Please forgive they way I have presented these equations. I seem to be having trouble entering equations onto the site so I have used a fortran style.
As this part of the website is here to air ATM theories I want to put forward a purely geometric quantum theory of gravity whose value matches that Newtonian gravity within the confines of the solar system where we know Newtonian gravity works well (except for the pioneer anomaly).
To do this I will only use simple geometry but a paradigm shift in thinking is required. I will contend that the presence of matter (therefore energy) generates a super-luminal quantum field around itself and a mass-less particle considered at rest, will generate the largest quantum field.
Mass will have a retarding effect on the generation of an objects quantum field and the base of any measurement will be taken to be that of the quantum field of a mass-less particle considered at rest.
I assert that the radius of a quantum field generated by a mass-less particle in one second will be equal to ‘c’ or 299 792 458 m giving a volume of V = 4/3*pi*c^3 and here V = Phi = 1.129 x 10^26 m^3 s^-1.
To make this ATM a quantum theory I need a time and space quanta which will be 1/Phi = 8.86 x 10^-27 m^-3 s^-1.
Space will be measured by the radius of the quantum field and time will be measured by the volume of the quantum field. This simple contention will separate time and space during measurement but space-time will remain one entity.
As I said earlier mass will retard or distort the quantum field from its true value. I will use the volume of the distortion of the Earth’s quantum field caused by the Earth’s mass to gain a space-time constant ‘STC’. I will use it to calculate the quantum field distortion caused by any mass and give an example of the Sun’s quantum gravity field.
At the Earth surface and according to Newton, gravity has a distortion of g = 9.81 m s-2 so the volume of this distortion caused by the Earth will be Vde = (4/3*pi*(Re + g)^3) – (4/3*pi*Re^3) = 5.01 x 10^15 m^3 where Re = the radius of the Earth.
Now I will simply divide the volume of Earth’s distortion by the mass of the Earth to gain the space-time constant, so STC = Vde/Me = 8.386 x 10^-10 where ME is the mass of the Earth.
Now let’s see if this geometric quantum method can match Newtonian gravity for the gravity field of the Sun.

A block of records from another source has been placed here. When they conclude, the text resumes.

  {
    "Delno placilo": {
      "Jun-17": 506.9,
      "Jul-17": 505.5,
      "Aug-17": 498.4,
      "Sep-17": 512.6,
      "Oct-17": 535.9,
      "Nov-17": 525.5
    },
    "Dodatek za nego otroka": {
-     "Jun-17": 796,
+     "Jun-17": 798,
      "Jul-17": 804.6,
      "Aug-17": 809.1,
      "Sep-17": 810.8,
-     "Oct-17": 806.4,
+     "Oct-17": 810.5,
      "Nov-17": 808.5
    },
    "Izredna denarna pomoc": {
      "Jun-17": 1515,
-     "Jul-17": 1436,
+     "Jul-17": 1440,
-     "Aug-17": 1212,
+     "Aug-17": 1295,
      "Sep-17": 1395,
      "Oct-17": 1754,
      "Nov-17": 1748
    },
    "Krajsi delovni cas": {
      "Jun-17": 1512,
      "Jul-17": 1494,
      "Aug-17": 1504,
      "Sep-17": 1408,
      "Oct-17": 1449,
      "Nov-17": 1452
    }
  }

As stated earlier the base of any measurement will be the flow of a quantum field generated by a mass-less particle considered at rest. Here space is ST = ((3*t*Phi)/(4*pi))^1/3 where ‘t’ is the time input in seconds.

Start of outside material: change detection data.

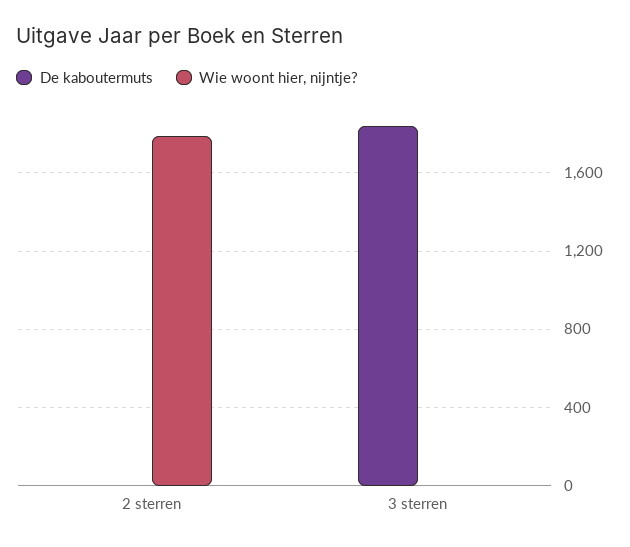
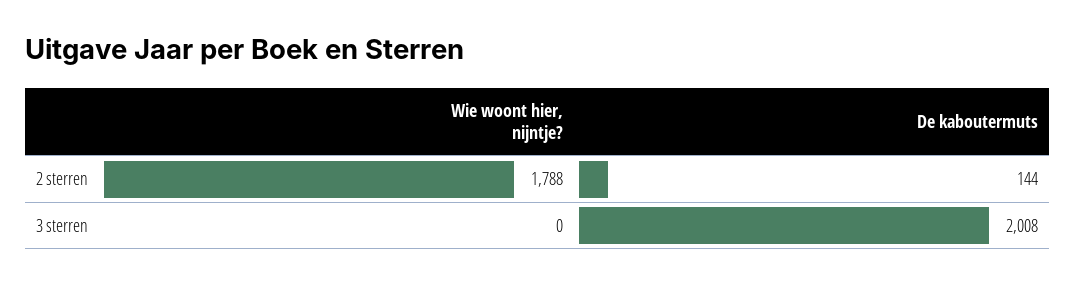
  {
    "De kaboutermuts": {
-     "2 sterren": 0,
+     "2 sterren": 144,
-     "3 sterren": 1850
+     "3 sterren": 2008
    },
    "Wie woont hier, nijntje?": {
      "2 sterren": 1788,
      "3 sterren": 0
    }
  }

The Sun’s quantum field will be retarded by a small amount because of its mass. The volume of the distortion of the Sun’s quantum field will be Vds = Ms x STC = 1.67 x 10^21 m3 where Ms = Mass of the Sun. Now I need to convert this value to time using the space-time quanta.
The time distortion for the Sun will be tds = (1/Phi)*Vds = 1.48 x 10^-5 s. This means the Sun’s quantum field is retarded by tdS and the flow of the Sun’s quantum field itself will be ts = t – tds.

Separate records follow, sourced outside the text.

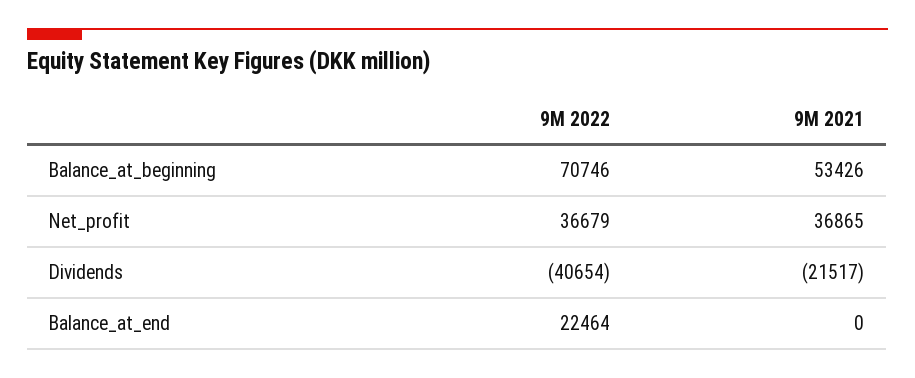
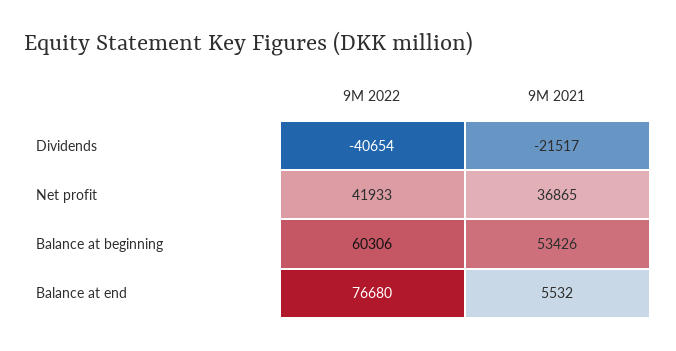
  {
    "9M 2022": {
-     "Balance_at_beginning": 70746,
+     "Balance_at_beginning": 60306,
-     "Net_profit": 36679,
+     "Net_profit": 41933,
      "Dividends": -40654,
-     "Balance_at_end": 22464
+     "Balance_at_end": 76680
    },
    "9M 2021": {
      "Balance_at_beginning": 53426,
      "Net_profit": 36865,
      "Dividends": -21517,
-     "Balance_at_end": 0
+     "Balance_at_end": 5532
    }
  }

Using this method the measurement of space and time are completely interchangeable. It will take a mass-less particle considered at rest t = ((4*pi*Rs^3)/(3*Phi)) = 12.49 s, where Rs = radius of the Sun, for the quantum field to reach the surface of the Sun from its centre of mass so ST = (3*t*Phi/4*pi)^1/3 = 6.956 x 10^8 m.
The retardation of the Sun’s own quantum field will be STS = ((3*ts*Phi)/(4*pi)) = 6.955 997 256 79 x 10^8 m giving a quantum distortion value for the Sun’s gravity of qgs = ST – STs = 274.321 m s^-2 if we check this with Newtonian gravity Ngs = G*Ms / Rs^2 = 274.321 m s^-2 and as you can see they are in agreement.
Combining the geometric equations and checking the value of the Sun’s gravity at 1 AU we have ST = (3*(((4/(3*phi))*pi*AU^3)*phi)/(4*pi))^(1/3) = 1.495 978 706 91 x 10^11 and
STs = ((3*(((4/(3*phi))*pi*AU^3)-TdisSun)*phi)/(4*pi))^(1/3) = 1.495 978 706 909 94 x 10^11
Giving a value for the distortion of quantum gravity at 1 AU from the Sun of qgs = ST -STs =5.93 x 10^-3 m s^-2
The value for Newtonian gravity will be Ngs = GMs/AU^2 = 5.93 x 10^-3 m s^-2.
Newtonian gravity and quantum gravity differ by only 9.1 x 10^-9 m s^-2 over this distance.
This method of calculating quantum gravity remains very close to Newtonian gravity for any planet or moon over any distance.
If anyone would like to test this for their self, I will be happy to provide the equations in a form that can be directly entered into the free Console calculator which is accurate to 80sf and can be downloaded at http://ccalc.shanebweb.com/
This paradigm shift in thinking about time and space will take some people by surprise but the mathematics work and work well. I hope you will try it yourself and that it gives everyone food for thought.